A la recherche d’un événement moléculaire pouvant expliquer ce phénomène épigénétique étrange, Rassoulzadegan et coll. ont étudié l’expression du gène Kit chez les souris hétérozygotes et chez leurs descendants « paramutés ». Les deux types d’animaux expriment deux fois moins ARNm Kit que les souris non mutantes. Cependant, les cellules des souris mutées et paramutées contiennent une importante quantité d’ARNm Kit de longueurs anormales, résultant de défauts de commencement ou de terminaison de la transcription, d’altérations des processus de maturation post-transcriptionels ou encore d’événements de dégradation ou de clivage des ARNm matures.
Spermatides et spermatozoïdes.
L’accumulation des ARNm Kit de tailles anormales est particulièrement remarquable dans les spermatides et les spermatozoïdes. Rassoulzadegan et coll. ont fait l’hypothèse qu’elle pouvait être à l’origine du phénomène de paramutation : les ARNm Kit anormaux contenus dans les spermatozoïdes sont en effet transmis à la descendance au cours de la fécondation. Les plus petits de ces ARNm pourraient alors se comporter comme des ARN interférents ou d’autres types de micro-ARN, connus pour perturber l’expression génétique. Ces perturbations conduiraient à l’expression du phénotype « queue et pattes blanches », même en présence de deux copies fonctionnelles du gène Kit.
Pour tester cette hypothèse, les chercheurs ont injecté des ovocytes fécondés de souris non mutantes avec des ARNm obtenus à partir de souris mutantes (ARNm totaux) ou avec des petits ARN spécifiques du gène Kit. La majorité des souriceaux nés de ces expériences avait la queue et les pattes blanches.

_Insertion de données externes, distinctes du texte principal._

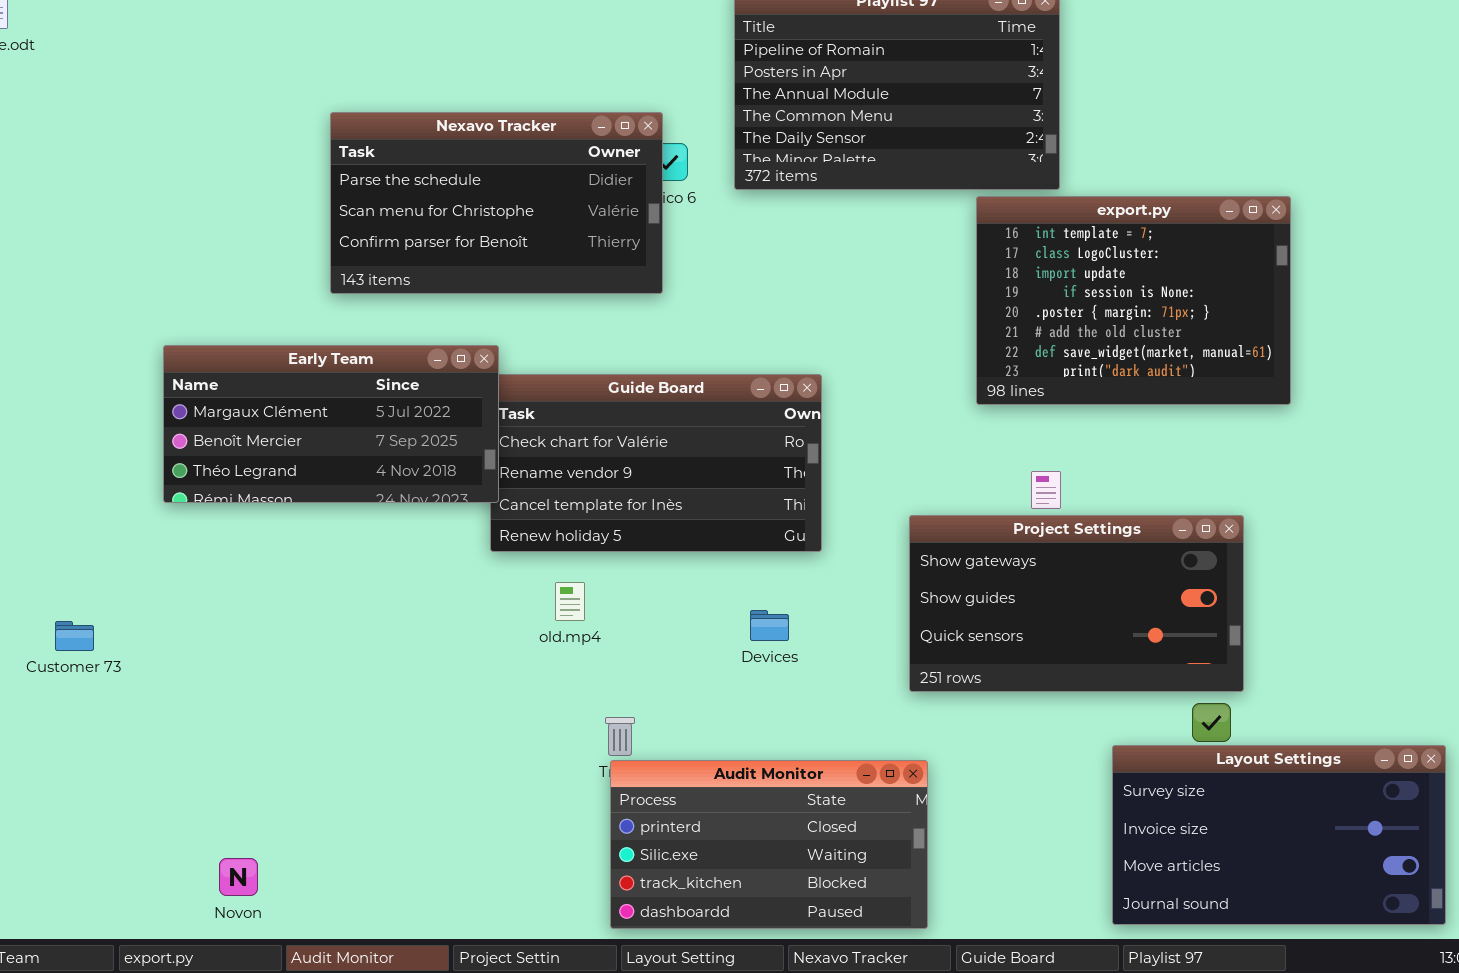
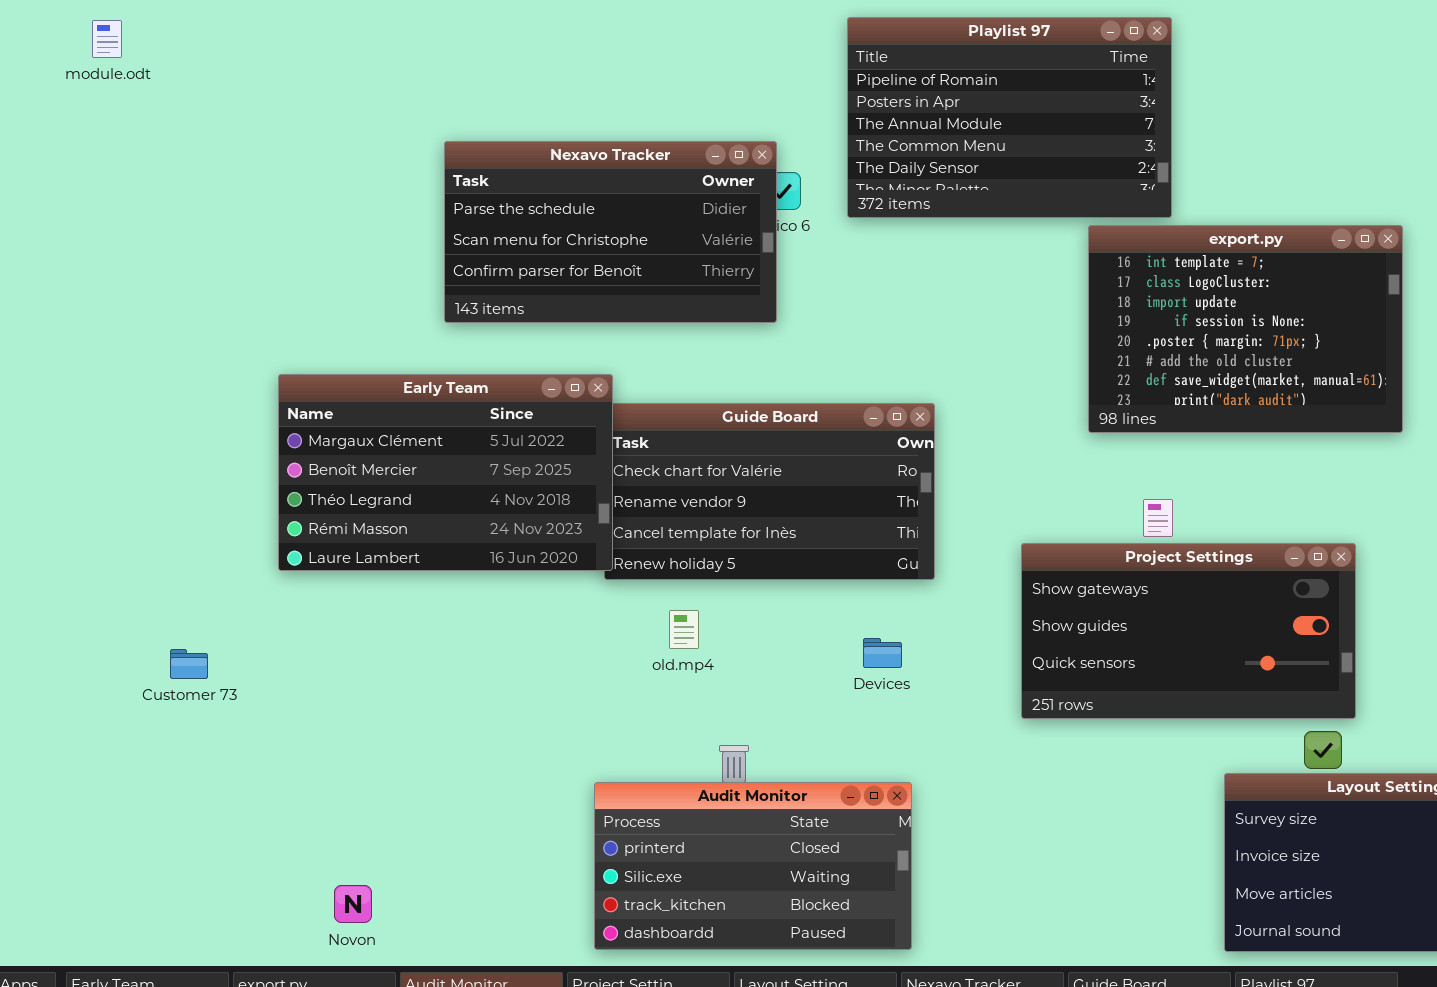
Early Team: [163,345,499,503] -> [278,374,613,571], resized
Audit Monitor: [610,760,928,929] -> [594,782,912,950], moved

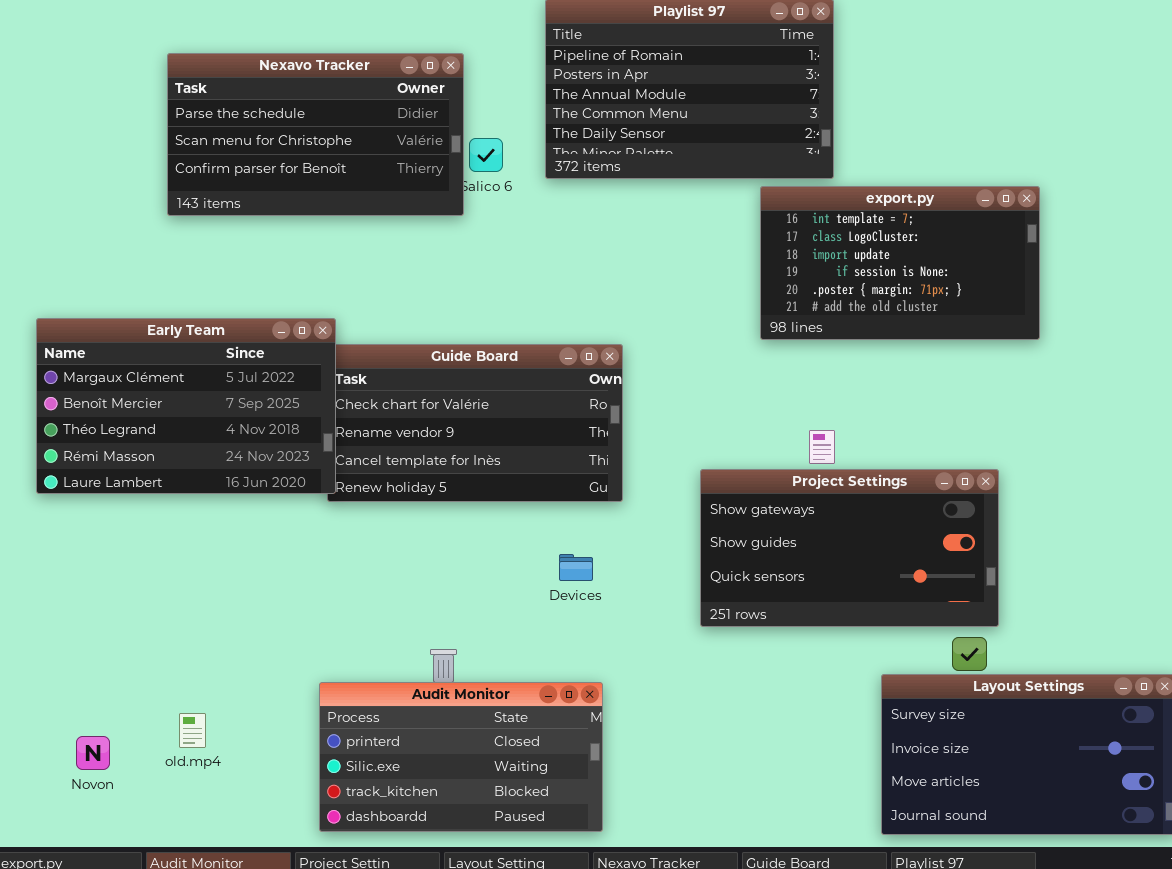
Nexavo Tracker: [444,141,777,323] -> [167,53,464,216], moved
export.py: [1088,225,1403,433] -> [760,186,1040,340], resized
old.mp4: [669,610,699,649] -> [179,713,206,748], moved
Novon: [334,885,372,923] -> [76,736,110,770], moved

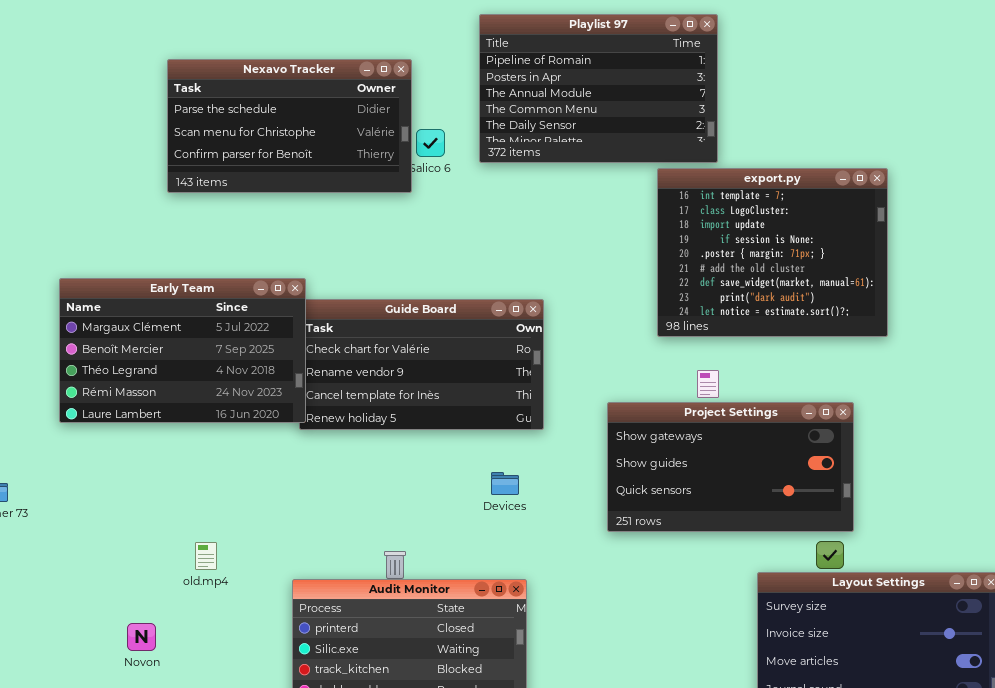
export.py: [760,186,1040,340] -> [657,168,888,337], resized
old.mp4: [179,713,206,748] -> [195,542,217,570], moved
Novon: [76,736,110,770] -> [127,623,156,651], moved

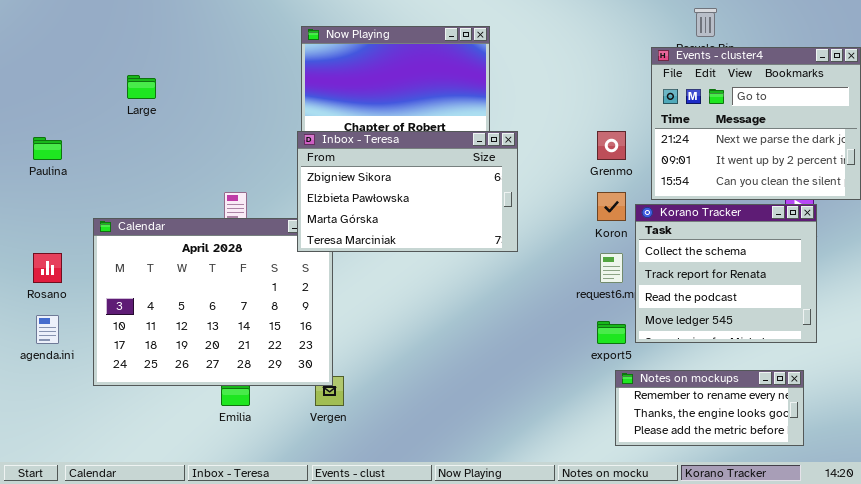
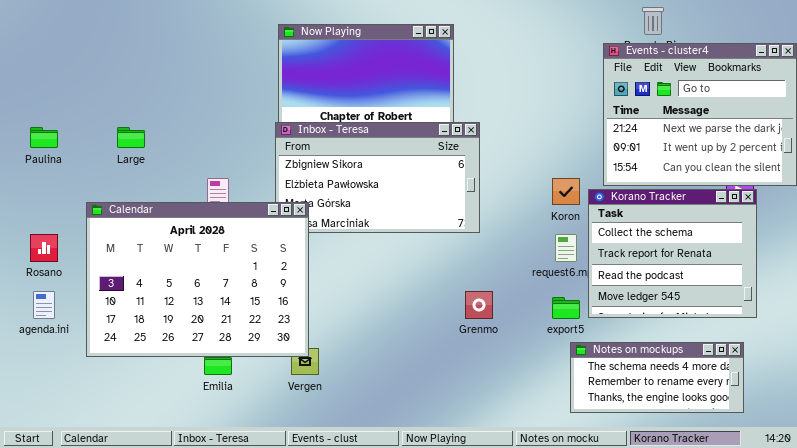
Large: [127,75,156,99] -> [117,127,145,148], moved
Grenmo: [597,131,626,160] -> [465,291,493,319], moved
Calendar: [93,218,333,386] -> [86,202,309,357], raised
Notes on mockups: [615,370,804,446] -> [570,342,744,413], scrolled up 1 row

Certes, ces travaux ne suffisent pas à démontrer de manière formelle que la transmission d’un phénotype par paramutation dépend de l’activité inhibitrice de molécules d’ARN anormales retrouvées dans les gamètes. Mais ils suffisent à le suggérer fortement.
La paramutation étant observée aussi bien dans la descendance des mâles que dans celles de femelles hétérozygotes, des expériences complémentaires devront être conduites pour rechercher la présence ARN anormaux dans les ovocytes des souris femelles mutées. Par ailleurs, des travaux complémentaires seront nécessaires pour déterminer le rôle exact et le mode d’action de ces ARN dans la transmission des paramutations.
M. Rassoulzadegan et coll., « Nature » du 25 mai 2006, pp. 469-474.